Три лишних линии - "Ginger_Elle" 7 стр.


      Он снова вжался губами в блеснувший перед ним красным рот Кирилла и закрыл глаза. Легче было не видеть это лицо, которое только он, часто и долго всматривавшийся и в то, и другое, мог бы отличить от лица Ильи.

Глава 4

      Лазарев думал, что трахнет его прямо там, в ванной. Не сможет сдержаться. Не хватит сил дойти до дивана.

      Он снял с полки какой-то гель, наверное, оставшийся еще от Натальи, пахнущий горьким, как будто бы увядающим цитрусом, вылил на ладонь и провел рукой от одного плеча Кирилла к другому, полукругом обведя шею. Под тонким слоем пены его тело было гладким и доступным.

      Лазарева вело. Иногда, когда он бывал пьян, он словно бы видел себя со стороны: знал, что говорит вещи, о которых лучше бы молчать, делает то, чего делать бы не стоило, но не мог остановиться. И сейчас, хотя он был трезв, в голове тоже будто бы жили два разных сознания: одно видело перед собой молодого привлекательного парня и, в полном согласии с телом, хотело его трахнуть; другое хотело бежать от мальчишки, невероятным и противоестественным образом похожего на Илью; первое тут же отмахивалось — он всего лишь похож, это ничего не значит, случайное совпадение, генетический каламбур, он не Илья, не его сын и даже не какой-то дальний родственник, никто, абсолютно никто, мокрая, скользкая ебливая шлюха; а второе цепенело от сладкого, ненормального излома…

      Кирилл тёрся об него, судорожно выдыхал, когда пальцы Лазарева надавливали особенно жадно и сильно, тихо и покорно наклонял голову.

      — Так… Давай… — шипел он сквозь зубы и пытался нащупать зажатый между их телами член Лазарева. — Хочу, чтобы ты меня выебал…

      Они всё-таки вышли из ванной и, толком не обтеревшись, сырые и холодные, упали на диван. Кирилл хватался за Лазарева, кусал, иногда царапал, а потом перевернулся на живот.

      Лазарев трахал его, придерживая одной рукой за пояс, а другой надавливая на затылок. Кирилл выгибался дугой и дёргал головой. У него был удивительно маленький, узкий затылок — Лазарев мог легко накрыть его ладонью весь, от шеи до самой макушки. Иногда Кирилл вскрикивал и пробовал приподнять голову и выгнуться иначе, и тогда крупные, острые лопатки топорщились на спине, как пара беспомощных атавистических крылышек. А Лазарев снова заставлял его уткнуться головой в диван.

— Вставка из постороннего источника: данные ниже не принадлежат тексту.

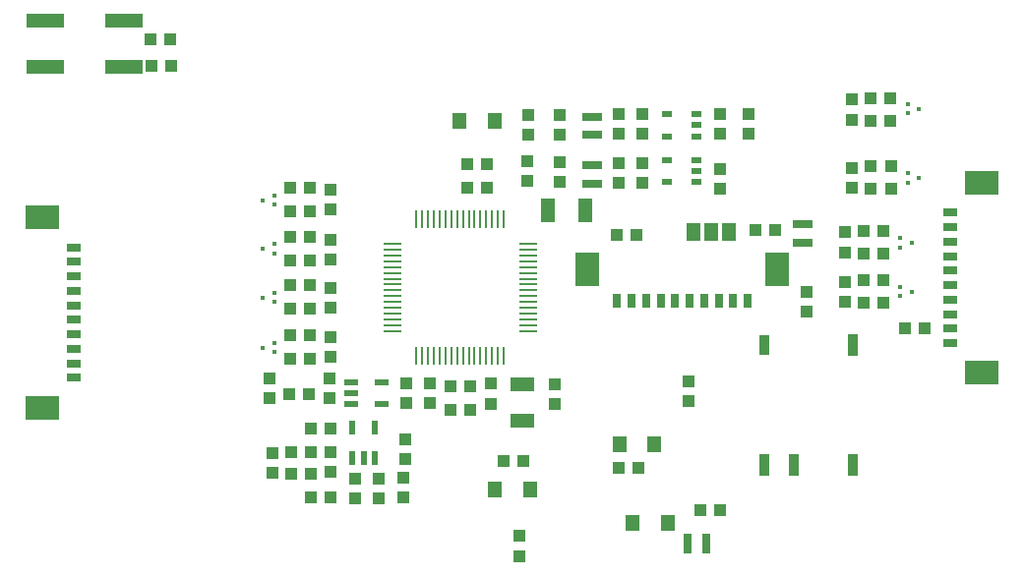
<source format=gbr>
G04 EAGLE Gerber RS-274X export*
G75*
%MOMM*%
%FSLAX34Y34*%
%LPD*%
%INSolderpaste Top*%
%IPPOS*%
%AMOC8*
5,1,8,0,0,1.08239X$1,22.5*%
G01*
%ADD10R,1.800000X0.800000*%
%ADD11R,1.000000X1.100000*%
%ADD12R,2.000000X1.200000*%
%ADD13R,1.100000X1.000000*%
%ADD14R,1.500000X0.285000*%
%ADD15R,0.285000X1.500000*%
%ADD16R,1.200000X1.400000*%
%ADD17R,1.200000X2.000000*%
%ADD18R,1.200000X0.550000*%
%ADD19R,0.550000X1.200000*%
%ADD20R,0.952500X0.508000*%
%ADD21R,0.800000X1.800000*%
%ADD22R,3.200000X1.200000*%
%ADD23R,1.168400X1.600200*%
%ADD24R,0.800000X1.300000*%
%ADD25R,2.100000X3.000000*%
%ADD26R,0.400000X0.400000*%
%ADD27R,0.965200X1.930400*%
%ADD28R,0.914400X1.778000*%
%ADD29R,1.300000X0.800000*%
%ADD30R,3.000000X2.100000*%


D10*
X496824Y365888D03*
X496824Y381888D03*
D11*
X540512Y366912D03*
X540512Y383912D03*
X520192Y366912D03*
X520192Y383912D03*
X468884Y367674D03*
X468884Y384674D03*
D12*
X437134Y193546D03*
X437134Y161546D03*
D11*
X464820Y193158D03*
X464820Y176158D03*
D13*
X389518Y382524D03*
X406518Y382524D03*
X389264Y362204D03*
X406264Y362204D03*
D11*
X409509Y193605D03*
X409509Y176605D03*
D13*
X374997Y170713D03*
X391997Y170713D03*
X375177Y191483D03*
X392177Y191483D03*
D10*
X497078Y407798D03*
X497078Y423798D03*
D11*
X540512Y408822D03*
X540512Y425822D03*
X520192Y408822D03*
X520192Y425822D03*
X469138Y408314D03*
X469138Y425314D03*
D10*
X678434Y314834D03*
X678434Y330834D03*
D11*
X681482Y272660D03*
X681482Y255660D03*
D14*
X324786Y314106D03*
X324786Y309106D03*
X324786Y304106D03*
X324786Y299106D03*
X324786Y294106D03*
X324786Y289106D03*
X324786Y284106D03*
X324786Y279106D03*
X324786Y274106D03*
X324786Y269106D03*
X324786Y264106D03*
X324786Y259106D03*
X324786Y254106D03*
X324786Y249106D03*
X324786Y244106D03*
X324786Y239106D03*
D15*
X345786Y218106D03*
X350786Y218106D03*
X355786Y218106D03*
X360786Y218106D03*
X365786Y218106D03*
X370786Y218106D03*
X375786Y218106D03*
X380786Y218106D03*
X385786Y218106D03*
X390786Y218106D03*
X395786Y218106D03*
X400786Y218106D03*
X405786Y218106D03*
X410786Y218106D03*
X415786Y218106D03*
X420786Y218106D03*
D14*
X441786Y239106D03*
X441786Y244106D03*
X441786Y249106D03*
X441786Y254106D03*
X441786Y259106D03*
X441786Y264106D03*
X441786Y269106D03*
X441786Y274106D03*
X441786Y279106D03*
X441786Y284106D03*
X441786Y289106D03*
X441786Y294106D03*
X441786Y299106D03*
X441786Y304106D03*
X441786Y309106D03*
X441786Y314106D03*
D15*
X420786Y335106D03*
X415786Y335106D03*
X410786Y335106D03*
X405786Y335106D03*
X400786Y335106D03*
X395786Y335106D03*
X390786Y335106D03*
X385786Y335106D03*
X380786Y335106D03*
X375786Y335106D03*
X370786Y335106D03*
X365786Y335106D03*
X360786Y335106D03*
X355786Y335106D03*
X350786Y335106D03*
X345786Y335106D03*
D11*
X441452Y368436D03*
X441452Y385436D03*
X271526Y217052D03*
X271526Y234052D03*
X271526Y258962D03*
X271526Y275962D03*
D13*
X237372Y299974D03*
X254372Y299974D03*
D11*
X271526Y300872D03*
X271526Y317872D03*
D13*
X237372Y320294D03*
X254372Y320294D03*
X237372Y341884D03*
X254372Y341884D03*
D11*
X271526Y344052D03*
X271526Y361052D03*
D13*
X237372Y362458D03*
X254372Y362458D03*
X753736Y439928D03*
X736736Y439928D03*
D11*
X720598Y438268D03*
X720598Y421268D03*
D13*
X753736Y419862D03*
X736736Y419862D03*
X753990Y381254D03*
X736990Y381254D03*
D11*
X720598Y379594D03*
X720598Y362594D03*
D13*
X753990Y361950D03*
X736990Y361950D03*
X747640Y325374D03*
X730640Y325374D03*
D11*
X714248Y323968D03*
X714248Y306968D03*
D13*
X747640Y305816D03*
X730640Y305816D03*
X747640Y283210D03*
X730640Y283210D03*
D11*
X714248Y281296D03*
X714248Y264296D03*
D13*
X747640Y263144D03*
X730640Y263144D03*
X437760Y127508D03*
X420760Y127508D03*
D16*
X413244Y102870D03*
X443244Y102870D03*
D11*
X337058Y194041D03*
X337058Y177041D03*
X334264Y112386D03*
X334264Y95386D03*
X293116Y112259D03*
X293116Y95259D03*
X312928Y112259D03*
X312928Y95259D03*
X441706Y408060D03*
X441706Y425060D03*
D16*
X412764Y419862D03*
X382764Y419862D03*
D13*
X237372Y278384D03*
X254372Y278384D03*
X237372Y258064D03*
X254372Y258064D03*
X237372Y235204D03*
X254372Y235204D03*
X237372Y214884D03*
X254372Y214884D03*
D17*
X490726Y342646D03*
X458726Y342646D03*
D11*
X631698Y408822D03*
X631698Y425822D03*
X607060Y408822D03*
X607060Y425822D03*
X607060Y361578D03*
X607060Y378578D03*
D18*
X289767Y194920D03*
X289767Y185420D03*
X289767Y175920D03*
X315769Y175920D03*
X315769Y194920D03*
D19*
X290728Y129747D03*
X300228Y129747D03*
X309728Y129747D03*
X309728Y155749D03*
X290728Y155749D03*
D20*
X586809Y406758D03*
X586809Y416258D03*
X586809Y425758D03*
X561282Y425758D03*
X561282Y406758D03*
X586936Y367195D03*
X586936Y376695D03*
X586936Y386195D03*
X561409Y386195D03*
X561409Y367195D03*
D13*
X654475Y325681D03*
X637475Y325681D03*
D11*
X434160Y62361D03*
X434160Y45361D03*
D13*
X590371Y84910D03*
X607371Y84910D03*
D11*
X580210Y195505D03*
X580210Y178505D03*
D21*
X579210Y55903D03*
X595210Y55903D03*
D13*
X536627Y120830D03*
X519627Y120830D03*
D16*
X520602Y141224D03*
X550602Y141224D03*
X561948Y74026D03*
X531948Y74026D03*
D13*
X517999Y321473D03*
X534999Y321473D03*
D22*
X26119Y506623D03*
X94119Y506623D03*
X94119Y466623D03*
X26119Y466623D03*
D13*
X117189Y490355D03*
X134189Y490355D03*
D23*
X583951Y324406D03*
X599191Y324406D03*
X614431Y324406D03*
D24*
X630923Y264970D03*
X618423Y264970D03*
X605923Y264970D03*
X593423Y264970D03*
X580923Y264970D03*
X568423Y264970D03*
X555923Y264970D03*
X543423Y264970D03*
X530923Y264970D03*
X518423Y264970D03*
D25*
X656423Y292470D03*
X492923Y292470D03*
D13*
X254639Y115720D03*
X237639Y115720D03*
X254639Y135110D03*
X237639Y135110D03*
X253369Y185067D03*
X236369Y185067D03*
D11*
X271087Y180971D03*
X271087Y197971D03*
D13*
X254631Y154953D03*
X271631Y154953D03*
X254631Y96192D03*
X271631Y96192D03*
D11*
X221582Y133989D03*
X221582Y116989D03*
X219448Y180971D03*
X219448Y197971D03*
X271859Y117471D03*
X271859Y134471D03*
D26*
X213407Y224793D03*
X223407Y220793D03*
X223407Y228793D03*
X213407Y267973D03*
X223407Y263973D03*
X223407Y271973D03*
X213407Y309883D03*
X223407Y305883D03*
X223407Y313883D03*
X213407Y351793D03*
X223407Y347793D03*
X223407Y355793D03*
X778463Y430527D03*
X768463Y434527D03*
X768463Y426527D03*
X778463Y370837D03*
X768463Y374837D03*
X768463Y366837D03*
X772113Y314957D03*
X762113Y318957D03*
X762113Y310957D03*
X772113Y273047D03*
X762113Y277047D03*
X762113Y269047D03*
D11*
X336243Y145419D03*
X336243Y128419D03*
X357518Y177041D03*
X357518Y194041D03*
D13*
X117471Y467302D03*
X134471Y467302D03*
D27*
X644906Y123444D03*
X670306Y123444D03*
X721106Y123444D03*
X721106Y227076D03*
D28*
X644906Y227076D03*
D29*
X805180Y228600D03*
X805180Y241100D03*
X805180Y253600D03*
X805180Y266100D03*
X805180Y278600D03*
X805180Y291100D03*
X805180Y303600D03*
X805180Y316100D03*
X805180Y328600D03*
X805180Y341100D03*
D30*
X832680Y203100D03*
X832680Y366600D03*
D13*
X783200Y241300D03*
X766200Y241300D03*
D29*
X50800Y311150D03*
X50800Y298650D03*
X50800Y286150D03*
X50800Y273650D03*
X50800Y261150D03*
X50800Y248650D03*
X50800Y236150D03*
X50800Y223650D03*
X50800Y211150D03*
X50800Y198650D03*
D30*
X23300Y336650D03*
X23300Y173150D03*
M02*

</source>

Боялся увидеть даже уголок его лица.

      Но под конец пришлось. Кирилл дёргался под ним всё резче, и было понятно, что ему нравится именно так — когда голова приподнята, а спина прогнута в пояснице. Он менял положение тела, нащупывая то, в котором было приятнее всего, бился, дрожал. Иногда он что-то говорил, но сдавленно и неразборчиво, и Лазарев только по постанываниям, тянучему и требовательному тону, понимал, что просит не останавливаться…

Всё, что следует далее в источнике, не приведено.